+++ Records to use
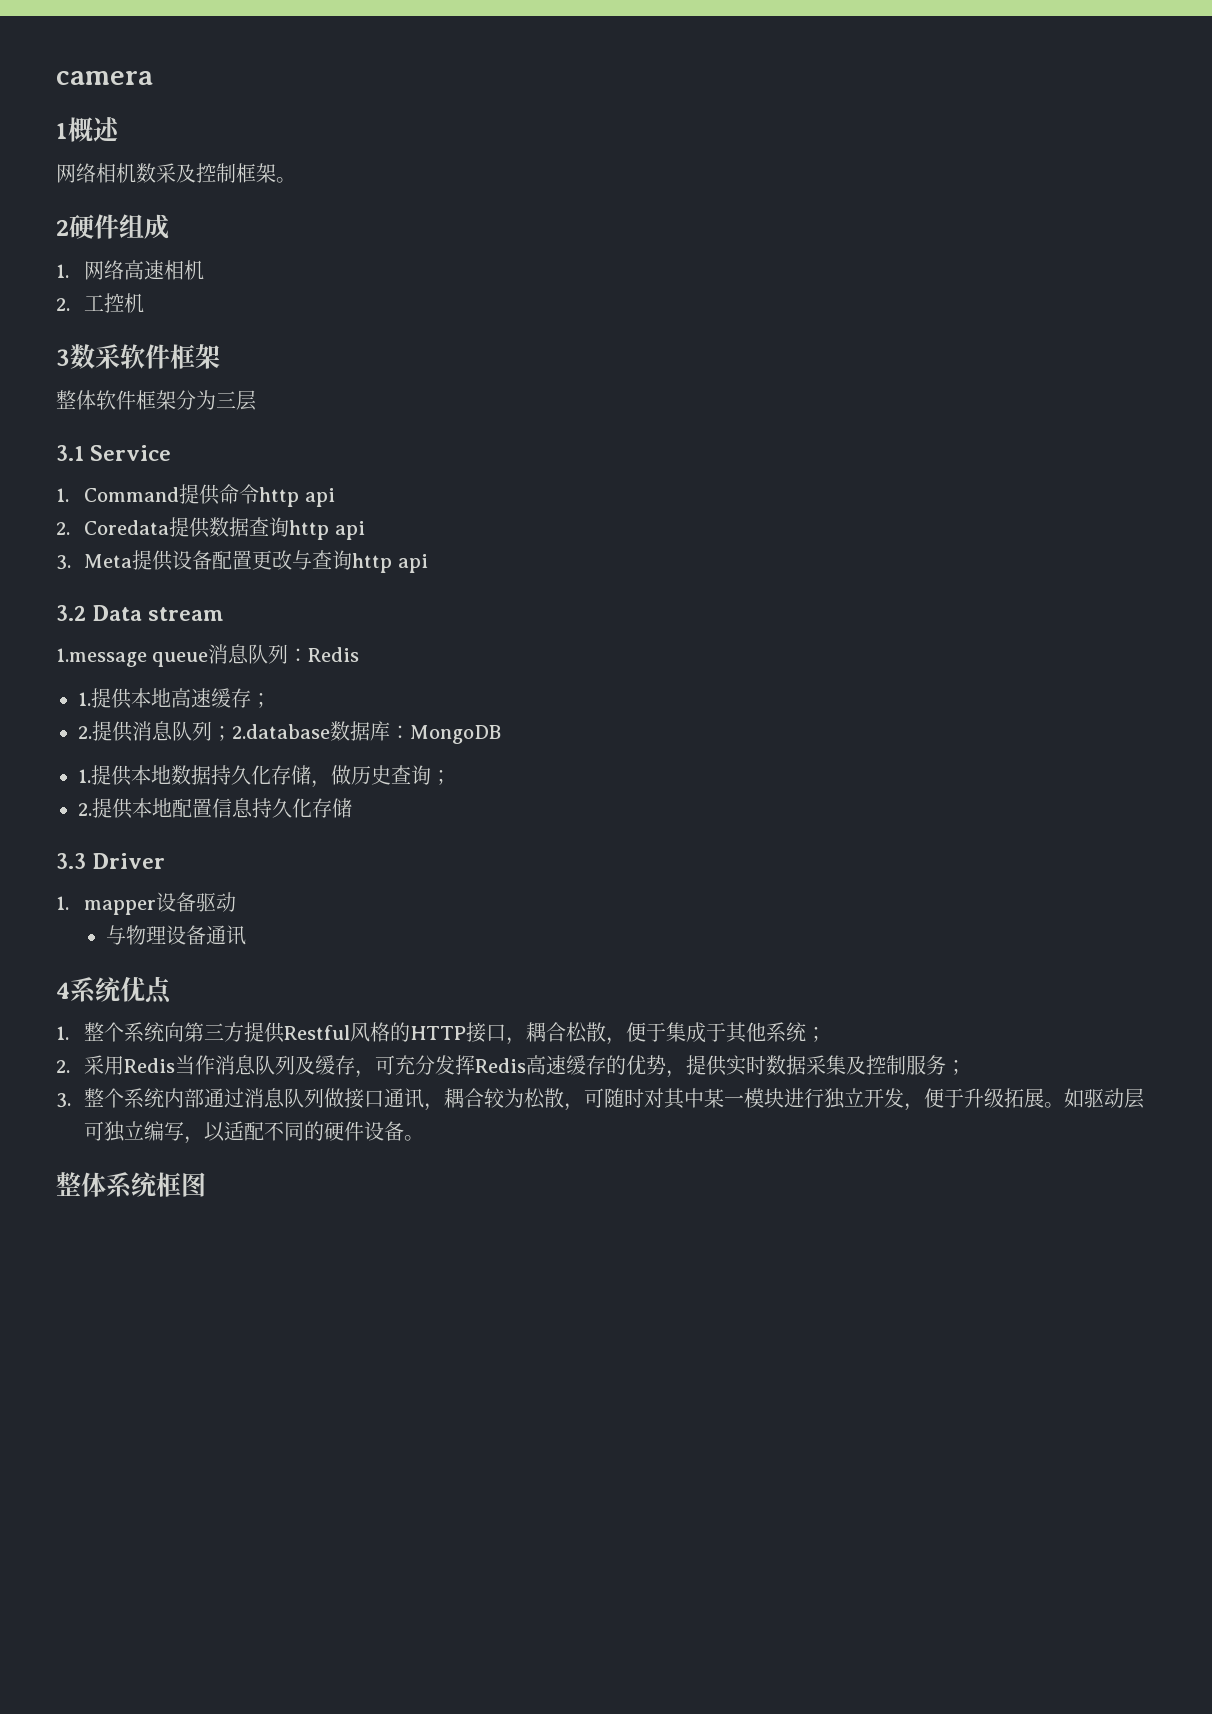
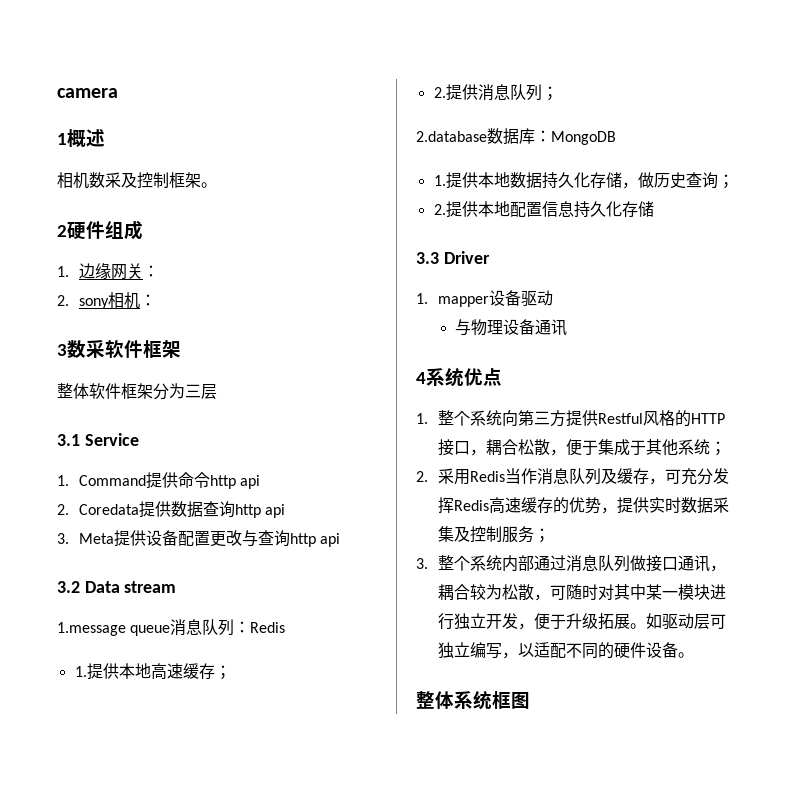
[56,163,96,183] 网络 -> (105, 138) none
[84,260,205,280] [56,293,145,313] 网络高速相机 // 2.工控机 -> [78,263,159,280] [57,292,156,309] 边缘网关： // 2. sony相机：
(232, 733) none -> (558, 93) //

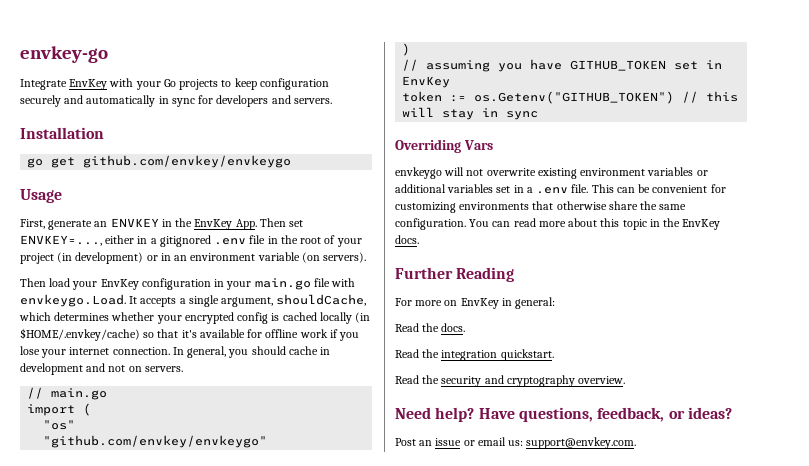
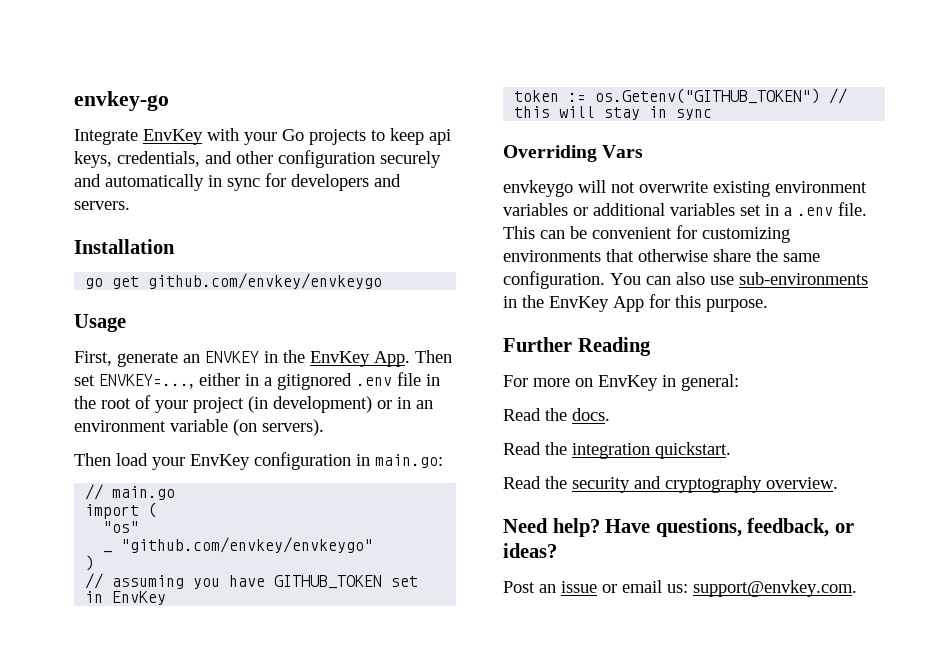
(257, 84) none -> [429,129,451,145] [74,151,273,168] api keys, credentials, and other
[226,278,356,290] [20,294,367,307] [19,312,371,324] [20,328,360,341] [20,346,331,358] [20,363,183,375] your main.go file with envkeygo.Load. It accepts a single argument, shouldCache, which determines whether your encrypted config is cached locally (in $HOME/.envkey/cache) so that it's available for offline work if you lose your internet connection. In general, you should cache in development and not on servers. -> [375,454,443,468] main.go:
(76, 425) none -> [103,551,113,553] _
[513,218,721,230] [395,235,419,244] read more about this topic in the EnvKey docs. -> [676,272,868,285] [503,294,768,312] also use sub-environments in the EnvKey App for this purpose.

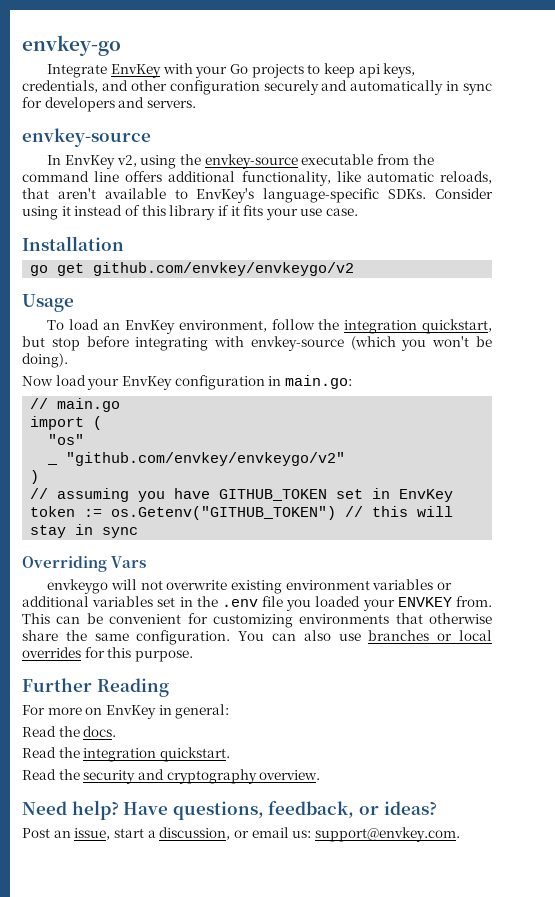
(130, 205) none -> [22,128,151,147] [47,154,434,169] [22,171,493,186] [22,188,493,203] [22,205,359,220] // envkey-source // In EnvKey v2, using the envkey-source executable from the command line offers additional functionality, like automatic reloads, that aren't available to EnvKey's language-specific SDKs. Consider using it instead of this library if it fits your use case.
[148,273,383,289] github.com/envkey/envkeygo -> [93,262,355,276] github.com/envkey/envkeygo/v2
[74,350,452,367] [74,372,440,390] [74,395,433,413] [74,419,324,436] [74,453,111,466] First, generate an ENVKEY in the EnvKey App. Then set ENVKEY=..., either in a gitignored .env file in the root of your project (in development) or in an environment variable (on servers). // Then -> [47,319,493,334] [22,336,492,351] [22,353,68,368] [22,376,53,386] To load an EnvKey environment, follow the integration quickstart, but stop before integrating with envkey-source (which you won't be doing). // Now
[121,537,374,553] "github.com/envkey/envkeygo" -> [66,452,346,466] "github.com/envkey/envkeygo/v2"
[784,202,867,216] a .env file. -> [196,596,493,611] the .env file you loaded your ENVKEY from.
[739,272,868,285] [503,295,644,312] sub-environments in the EnvKey App -> [368,630,493,641] [22,647,81,658] branches or local overrides
[561,581,597,593] issue -> [74,827,231,840] issue, start a discussion,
++++++
• Work to be completed: Print exactly, with no pictures, the lines above from the one that holds "[513,218,721,230] [395,235,419,244] read" through the one that holds "[148,273,383,289] github.com/envkey/envkeygo ->", both of them included.

• Output for this task:
[513,218,721,230] [395,235,419,244] read more about this topic in the EnvKey docs. -> [676,272,868,285] [503,294,768,312] also use sub-environments in the EnvKey App for this purpose.

(130, 205) none -> [22,128,151,147] [47,154,434,169] [22,171,493,186] [22,188,493,203] [22,205,359,220] // envkey-source // In EnvKey v2, using the envkey-source executable from the command line offers additional functionality, like automatic reloads, that aren't available to EnvKey's language-specific SDKs. Consider using it instead of this library if it fits your use case.
[148,273,383,289] github.com/envkey/envkeygo -> [93,262,355,276] github.com/envkey/envkeygo/v2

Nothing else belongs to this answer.